Ma non tutti sono così miopi o hanno una visione così limitata della questione: il regista Paolo Virzì (Ovosodo, Baci e Abbracci, Tutta la vita davanti, Caterina va in città, Io e Napoleone ecc. ecc.) auspica la creazione di punti di vendita online ad un prezzo abbordabile da tutti e pieni di contenuti.

Riccardo Tozzi ed Enrico Vanzina preferirebbero l'uscita in contemporanea nelle sale, in DVD ed in televisione, tutto a pagamento ma a prezzi ribassati, consentiti dalla contemporanea immissione sul mercato di una rilevantissima e diversificata possibilità di accesso alla visione; e la Warner parrebbe condividere l'impostazione, magari privilegiando la previa vendita online.

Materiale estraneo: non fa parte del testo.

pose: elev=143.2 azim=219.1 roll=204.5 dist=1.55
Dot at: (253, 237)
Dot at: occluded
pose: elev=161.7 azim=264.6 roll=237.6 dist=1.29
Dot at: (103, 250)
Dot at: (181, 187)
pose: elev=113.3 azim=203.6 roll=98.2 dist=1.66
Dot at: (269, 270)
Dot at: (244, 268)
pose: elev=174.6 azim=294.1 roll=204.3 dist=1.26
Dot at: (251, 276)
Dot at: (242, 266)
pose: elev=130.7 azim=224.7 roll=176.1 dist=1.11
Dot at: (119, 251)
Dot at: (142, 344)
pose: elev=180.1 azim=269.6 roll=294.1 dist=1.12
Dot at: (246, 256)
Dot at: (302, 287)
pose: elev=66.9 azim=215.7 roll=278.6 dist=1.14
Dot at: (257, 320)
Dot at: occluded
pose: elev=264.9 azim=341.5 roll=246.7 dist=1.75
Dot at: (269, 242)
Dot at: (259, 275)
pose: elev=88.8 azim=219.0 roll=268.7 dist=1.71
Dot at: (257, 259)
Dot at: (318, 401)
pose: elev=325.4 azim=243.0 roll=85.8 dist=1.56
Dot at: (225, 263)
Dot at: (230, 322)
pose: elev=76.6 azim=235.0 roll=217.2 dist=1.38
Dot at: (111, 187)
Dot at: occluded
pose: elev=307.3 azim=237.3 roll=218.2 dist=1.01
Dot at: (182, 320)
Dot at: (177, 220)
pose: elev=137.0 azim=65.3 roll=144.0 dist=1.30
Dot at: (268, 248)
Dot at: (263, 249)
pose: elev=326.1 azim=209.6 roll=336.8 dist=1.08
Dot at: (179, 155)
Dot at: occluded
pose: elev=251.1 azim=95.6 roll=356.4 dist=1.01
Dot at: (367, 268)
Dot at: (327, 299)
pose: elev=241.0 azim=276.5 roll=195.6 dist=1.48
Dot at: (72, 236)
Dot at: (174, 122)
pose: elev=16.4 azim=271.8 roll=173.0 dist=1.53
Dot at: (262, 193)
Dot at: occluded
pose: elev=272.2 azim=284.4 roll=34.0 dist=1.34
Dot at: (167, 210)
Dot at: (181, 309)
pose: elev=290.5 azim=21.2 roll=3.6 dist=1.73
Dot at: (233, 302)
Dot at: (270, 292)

Il falso è un peccato originale: così ammonisce il sito della Federazione antipirateria, che alla pari della Siae mette a disposizione un recapito telefonico per denunciare gli abusi. Però a ben vedere non si comprende bene chi dica o si comporti falsamente, favorendo più o meno consapevolmente peccati e peccatori. O meglio, riesce a comprenderlo soltanto chi è abituato a "pensar male", anche se purtroppo segue il corollario che tutti conosciamo.

Se sia un fatto puramente commerciale volto ad alzare sempre più i prezzi dei media invocando un danno non dimostrato o una concausa inesistente, oppure una concomitante finalità di natura politicalpoliziesca, potrà dirlo soltanto il futuro.

Resta il fatto che i sicuramente nel settore ci sono delinquenti organizzati che ci marciano, ma pare dimostrato che non si trovino tra i "pirati" individuati e descritti dallo studio IPSOS commissionato dalla Fapav.